_Supplied entries_
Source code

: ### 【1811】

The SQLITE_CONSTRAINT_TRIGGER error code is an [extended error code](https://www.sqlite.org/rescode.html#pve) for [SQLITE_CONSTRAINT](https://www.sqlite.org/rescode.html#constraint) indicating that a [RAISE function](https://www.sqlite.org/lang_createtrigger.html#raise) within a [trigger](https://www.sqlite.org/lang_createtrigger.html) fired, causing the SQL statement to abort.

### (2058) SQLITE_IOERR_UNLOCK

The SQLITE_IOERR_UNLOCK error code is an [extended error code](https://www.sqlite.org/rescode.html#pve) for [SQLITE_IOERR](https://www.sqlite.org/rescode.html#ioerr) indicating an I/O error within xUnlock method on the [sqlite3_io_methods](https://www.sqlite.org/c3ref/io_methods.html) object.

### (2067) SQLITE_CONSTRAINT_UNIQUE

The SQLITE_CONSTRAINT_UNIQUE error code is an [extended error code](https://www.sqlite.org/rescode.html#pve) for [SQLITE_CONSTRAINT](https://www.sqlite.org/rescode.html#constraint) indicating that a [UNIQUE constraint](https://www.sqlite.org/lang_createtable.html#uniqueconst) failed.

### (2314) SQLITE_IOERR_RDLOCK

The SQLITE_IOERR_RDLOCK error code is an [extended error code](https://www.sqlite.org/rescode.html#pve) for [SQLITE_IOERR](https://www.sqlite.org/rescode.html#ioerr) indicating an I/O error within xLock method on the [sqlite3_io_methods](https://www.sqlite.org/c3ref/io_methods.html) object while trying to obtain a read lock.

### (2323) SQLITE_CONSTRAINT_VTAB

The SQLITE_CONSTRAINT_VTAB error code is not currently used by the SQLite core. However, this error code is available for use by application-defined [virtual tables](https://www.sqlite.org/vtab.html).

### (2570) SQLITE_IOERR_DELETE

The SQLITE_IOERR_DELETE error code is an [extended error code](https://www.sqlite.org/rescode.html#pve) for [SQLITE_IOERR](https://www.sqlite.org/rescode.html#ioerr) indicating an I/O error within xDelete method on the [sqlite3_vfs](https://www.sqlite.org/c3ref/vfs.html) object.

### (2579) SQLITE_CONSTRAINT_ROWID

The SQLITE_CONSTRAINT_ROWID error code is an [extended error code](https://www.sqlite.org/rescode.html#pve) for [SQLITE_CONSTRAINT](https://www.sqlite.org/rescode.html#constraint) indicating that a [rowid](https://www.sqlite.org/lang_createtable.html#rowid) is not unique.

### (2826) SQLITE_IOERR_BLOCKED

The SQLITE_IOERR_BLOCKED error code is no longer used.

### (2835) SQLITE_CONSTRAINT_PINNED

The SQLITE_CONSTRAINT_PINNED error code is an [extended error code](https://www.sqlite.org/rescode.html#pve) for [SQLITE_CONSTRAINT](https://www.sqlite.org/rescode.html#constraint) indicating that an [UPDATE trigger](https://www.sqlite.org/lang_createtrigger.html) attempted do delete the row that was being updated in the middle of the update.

...

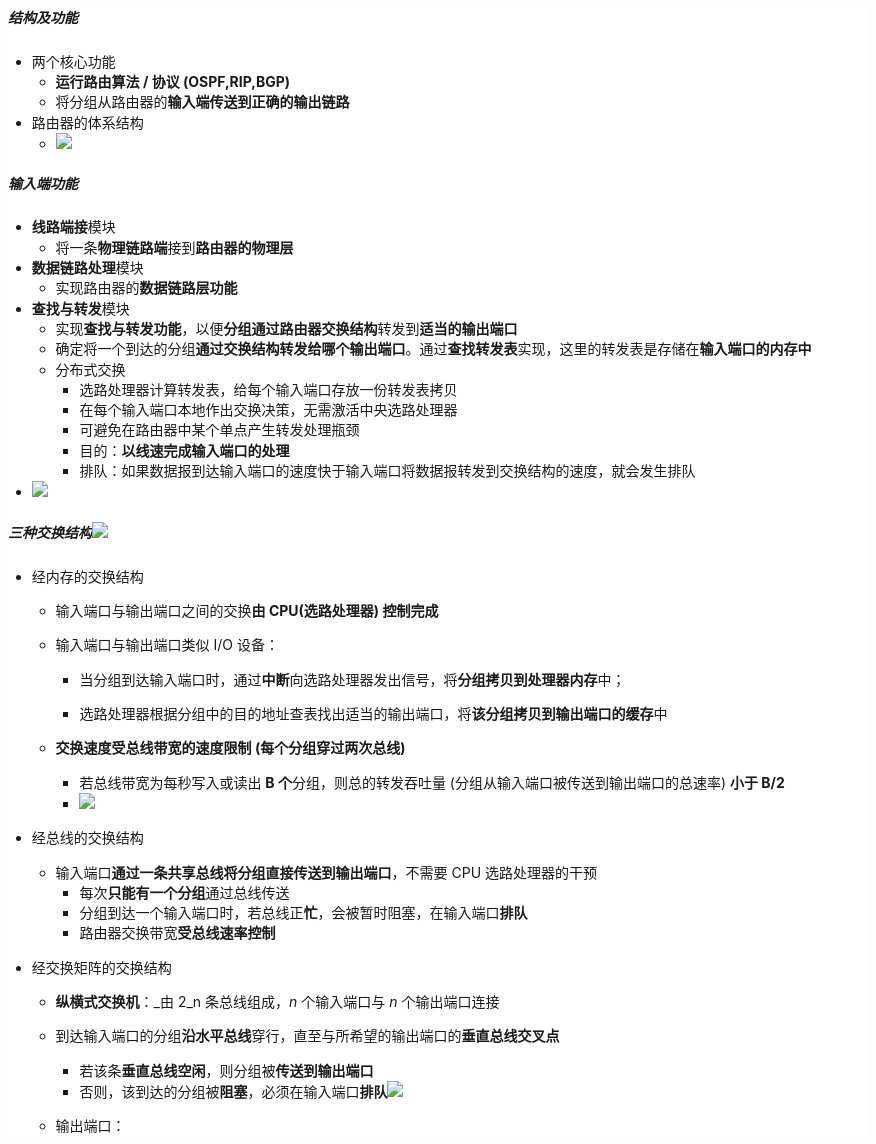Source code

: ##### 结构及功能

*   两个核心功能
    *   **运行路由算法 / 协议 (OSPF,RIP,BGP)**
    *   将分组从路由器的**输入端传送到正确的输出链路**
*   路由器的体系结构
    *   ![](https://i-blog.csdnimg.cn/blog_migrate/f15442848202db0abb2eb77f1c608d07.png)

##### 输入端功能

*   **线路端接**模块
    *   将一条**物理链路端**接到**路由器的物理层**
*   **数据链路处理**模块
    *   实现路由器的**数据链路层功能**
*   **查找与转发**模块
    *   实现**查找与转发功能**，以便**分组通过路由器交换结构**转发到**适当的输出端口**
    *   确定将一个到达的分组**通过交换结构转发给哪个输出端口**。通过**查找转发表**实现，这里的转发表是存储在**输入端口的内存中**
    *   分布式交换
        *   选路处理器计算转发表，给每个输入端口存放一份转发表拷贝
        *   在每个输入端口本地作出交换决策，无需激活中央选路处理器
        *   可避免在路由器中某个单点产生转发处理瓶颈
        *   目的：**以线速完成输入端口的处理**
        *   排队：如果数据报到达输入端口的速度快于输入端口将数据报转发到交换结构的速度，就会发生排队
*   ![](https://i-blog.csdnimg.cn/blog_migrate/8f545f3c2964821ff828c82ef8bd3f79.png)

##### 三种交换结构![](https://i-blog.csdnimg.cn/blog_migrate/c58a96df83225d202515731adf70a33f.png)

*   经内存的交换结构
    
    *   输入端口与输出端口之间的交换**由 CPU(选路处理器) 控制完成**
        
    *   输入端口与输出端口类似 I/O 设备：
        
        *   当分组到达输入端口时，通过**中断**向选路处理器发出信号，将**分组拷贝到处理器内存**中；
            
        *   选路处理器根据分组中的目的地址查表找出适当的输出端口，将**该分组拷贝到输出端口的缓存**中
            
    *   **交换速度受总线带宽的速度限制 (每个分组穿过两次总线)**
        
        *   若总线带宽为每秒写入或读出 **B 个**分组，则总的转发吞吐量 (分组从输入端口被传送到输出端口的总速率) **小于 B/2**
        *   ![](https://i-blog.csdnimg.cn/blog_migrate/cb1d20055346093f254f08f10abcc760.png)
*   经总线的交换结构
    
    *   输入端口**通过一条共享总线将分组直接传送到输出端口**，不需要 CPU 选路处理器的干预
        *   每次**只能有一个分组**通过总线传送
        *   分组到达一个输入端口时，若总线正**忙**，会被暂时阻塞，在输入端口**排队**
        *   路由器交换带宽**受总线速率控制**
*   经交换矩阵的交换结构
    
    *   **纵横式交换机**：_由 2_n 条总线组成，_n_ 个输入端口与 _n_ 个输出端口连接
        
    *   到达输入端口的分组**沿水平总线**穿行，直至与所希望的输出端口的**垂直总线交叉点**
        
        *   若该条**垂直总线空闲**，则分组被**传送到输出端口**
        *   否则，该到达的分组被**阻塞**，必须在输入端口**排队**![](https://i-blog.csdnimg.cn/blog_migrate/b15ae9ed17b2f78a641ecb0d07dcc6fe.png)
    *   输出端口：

_What you have to do_
Please reproduce exactly the lines in the listing above from the one containing "The SQLITE_CONSTRAINT_TRIGGER error" through the one containing "### (2067) SQLITE_CONSTRAINT_UNIQUE", both included, and nothing more.

_Result_
The SQLITE_CONSTRAINT_TRIGGER error code is an [extended error code](https://www.sqlite.org/rescode.html#pve) for [SQLITE_CONSTRAINT](https://www.sqlite.org/rescode.html#constraint) indicating that a [RAISE function](https://www.sqlite.org/lang_createtrigger.html#raise) within a [trigger](https://www.sqlite.org/lang_createtrigger.html) fired, causing the SQL statement to abort.

### (2058) SQLITE_IOERR_UNLOCK

The SQLITE_IOERR_UNLOCK error code is an [extended error code](https://www.sqlite.org/rescode.html#pve) for [SQLITE_IOERR](https://www.sqlite.org/rescode.html#ioerr) indicating an I/O error within xUnlock method on the [sqlite3_io_methods](https://www.sqlite.org/c3ref/io_methods.html) object.

### (2067) SQLITE_CONSTRAINT_UNIQUE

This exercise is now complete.